JSI Shipping was the Singapore subsidiary of an American freight-forwarding company and had 2 directors. One was based in Singapore while the other in the United States and was head of JSI’s ultimate holding company.
The Singapore-based director was engaged in a scheme from to siphon off JSI Shipping’s profits for his own benefit and this was allegedly not picked up by the auditors in the audits carried out for FY 1999-2001, but by one of the staff who reported to the US-based director.
JSI Shipping sued the auditors for negligence in failing to pick up the Singapore-based director’s fraud in 3 main areas:
– Failure to verify the Singapore-based director’s entitlement to remuneration.
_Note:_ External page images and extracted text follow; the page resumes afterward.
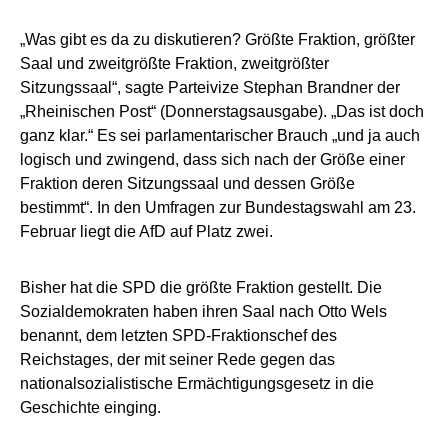
„Was gibt es da zu diskutieren? Größte Fraktion, größter
Saal und zweitgrößte Fraktion, zweitgrößter
Sitzungssaal“, sagte Parteivize Stephan Brandner der
„Rheinischen Post“ (Donnerstagsausgabe). „Das ist doch
ganz klar.“ Es sei parlamentarischer Brauch „und ja auch
logisch und zwingend, dass sich nach der Größe einer
Fraktion deren Sitzungssaal und dessen Größe
bestimmt“. In den Umfragen zur Bundestagswahl am 23.
Februar liegt die AfD auf Platz zwei.
Bisher hat die SPD die größte Fraktion gestellt. Die
Sozialdemokraten haben ihren Saal nach Otto Wels
benannt, dem letzten SPD-Fraktionschef des
Reichstages, der mit seiner Rede gegen das
nationalsozialistische Ermächtigungsgesetz in die
Geschichte einging.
– Failure to report abuses by the Singapore-based director of his cheque signing limit.
– Failure to properly verify warehouse renovation expenses.
Issues Arising:
In 2007, the trial judge had found that the auditors had conducted their audit without breach of duty or negligence. JSI Shipping appealed the decision and the Court of Appeal found negligence from the auditors’ failure to obtain independent verification of the Singapore-based director’s entitlement to remuneration.
Nevertheless, the Court of Appeal had determined that JSI Shipping should have been able to catch the fraud but failed to do so due to negligence on their part, and as such, reduced the quantum of damages by 50% for which the auditors were liable.
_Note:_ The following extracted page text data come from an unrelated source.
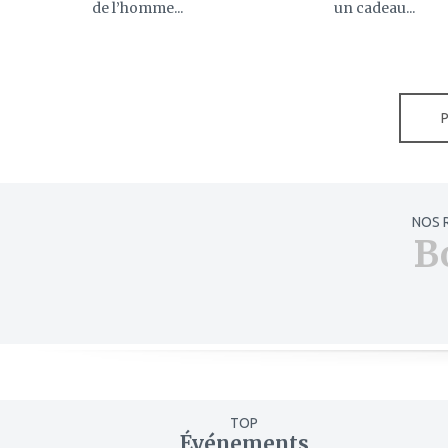
de l’homme...
un cadeau...
NOS 
B
TOP
Événements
Breach of laws, rules and regulations, e.g., criminal breach of trust for misappropriating company funds.
Corporate Governance, e.g., weak corporate governance within the company.
Considerations by Auditors:
~ Objectivity applied by auditors in evaluating evidence? For example, could the auditors have performed further work to verify the Singapore-based director’s entitlement to remuneration?
~ Reliance on management representation? For example, could the auditors have insisted on obtaining a formal employment contract, directors’ resolution to specifically approve the Singapore-based director’s remuneration or a confirmation from the US-based director on the Singapore-based director’s remuneration?